Pour conclure, la 3e vague menace. Le confinement total serait il vraiment la meilleure des solutions en sachant que la fermeture des écoles, collèges et lycées ne se feraient pas ? En quoi la 3e vague sera-t-elle plus terrible dans ce contexte ?
Pour Christophe Strady, comme pour Hervé Leturgie, prédire l’avenir est difficile. "Pour l’instant, les chiffres au niveau de la Marne sont stables. Il est vrai que la progression du variant anglais plus contagieux laissent penser à une dégradation de la situation à venir. Est-ce que cette dégradation sera terrible ? " Je ne sais pas" admet Christophe Strady . Le terme est peut être un peu fort. Faut-il s’y préparer ? Probablement pensent les deux scientifiques .Selon eux, en effet des modélisations prenant en compte les variants, semblent prédire une dégradation de la situation début mars 2021. En outre ils ajoutent qu' il est très difficile de mesurer l’impact réel de chaque mesure (couvre-feu 20 h puis 18 h, fermeture commerce, fermeture des écoles, effet vacances scolaires). Toutes ces mesures se sont chevauchées les unes les autres, et il est difficile d’évaluer l’effet propre de chaque décision.

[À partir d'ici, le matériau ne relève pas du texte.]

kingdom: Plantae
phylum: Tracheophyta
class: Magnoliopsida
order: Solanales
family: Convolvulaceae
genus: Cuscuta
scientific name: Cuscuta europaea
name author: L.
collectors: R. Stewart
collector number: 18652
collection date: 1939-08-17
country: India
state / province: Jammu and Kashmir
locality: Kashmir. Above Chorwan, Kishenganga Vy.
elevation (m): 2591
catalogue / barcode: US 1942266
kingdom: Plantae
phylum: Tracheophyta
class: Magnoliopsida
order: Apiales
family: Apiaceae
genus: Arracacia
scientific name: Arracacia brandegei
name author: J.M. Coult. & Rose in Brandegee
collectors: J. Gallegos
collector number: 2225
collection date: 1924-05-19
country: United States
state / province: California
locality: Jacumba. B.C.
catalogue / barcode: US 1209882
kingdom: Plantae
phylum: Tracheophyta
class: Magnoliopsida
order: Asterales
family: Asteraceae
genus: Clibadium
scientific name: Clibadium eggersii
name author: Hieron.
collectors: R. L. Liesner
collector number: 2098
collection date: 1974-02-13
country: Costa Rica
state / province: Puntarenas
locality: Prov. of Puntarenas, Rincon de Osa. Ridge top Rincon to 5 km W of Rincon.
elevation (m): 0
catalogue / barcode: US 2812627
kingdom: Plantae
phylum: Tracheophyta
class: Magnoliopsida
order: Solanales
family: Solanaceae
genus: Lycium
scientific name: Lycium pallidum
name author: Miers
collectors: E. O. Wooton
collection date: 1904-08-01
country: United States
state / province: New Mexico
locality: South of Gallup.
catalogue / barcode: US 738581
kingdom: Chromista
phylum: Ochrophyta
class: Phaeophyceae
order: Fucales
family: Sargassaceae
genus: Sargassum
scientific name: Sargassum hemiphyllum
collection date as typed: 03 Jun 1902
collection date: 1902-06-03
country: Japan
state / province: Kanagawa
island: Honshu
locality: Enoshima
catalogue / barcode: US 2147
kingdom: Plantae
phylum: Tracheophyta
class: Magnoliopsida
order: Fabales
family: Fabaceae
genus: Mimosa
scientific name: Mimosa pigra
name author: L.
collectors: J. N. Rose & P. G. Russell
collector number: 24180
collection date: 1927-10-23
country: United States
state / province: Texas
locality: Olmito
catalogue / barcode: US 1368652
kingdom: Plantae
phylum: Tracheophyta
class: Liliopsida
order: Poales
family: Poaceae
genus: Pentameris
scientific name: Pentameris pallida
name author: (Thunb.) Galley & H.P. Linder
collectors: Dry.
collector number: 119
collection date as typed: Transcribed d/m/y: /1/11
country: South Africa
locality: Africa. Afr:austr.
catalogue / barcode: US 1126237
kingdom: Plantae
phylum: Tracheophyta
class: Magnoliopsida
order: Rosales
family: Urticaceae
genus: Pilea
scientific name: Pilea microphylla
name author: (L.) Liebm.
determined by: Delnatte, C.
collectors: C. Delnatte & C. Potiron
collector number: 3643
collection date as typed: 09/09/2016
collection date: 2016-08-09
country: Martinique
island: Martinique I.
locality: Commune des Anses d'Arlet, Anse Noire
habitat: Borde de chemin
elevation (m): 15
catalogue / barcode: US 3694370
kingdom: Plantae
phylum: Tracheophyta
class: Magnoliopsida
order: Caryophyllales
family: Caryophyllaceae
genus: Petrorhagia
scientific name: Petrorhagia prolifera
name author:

Le premier confinement strict a eu une efficacité incontestable pour casser la première vague notamment dans les régions les plus touchées. Néanmoins, la situation est différente actuellement. Les conséquences sociales et économiques sont là ainsi que l’usure psychologique de la population. Hervé Leturgie alerte aussi sur ces risques psychologiques. Néanmoins, ils attirent l'attention sur la charge de travail dans les hôpitaux. " Pour les soignants, il faut assurer la continuité des prises en charge des autres pathologies en absorbant la prise en charge des patients atteints par la COVID19 " rappellent-ils de concert.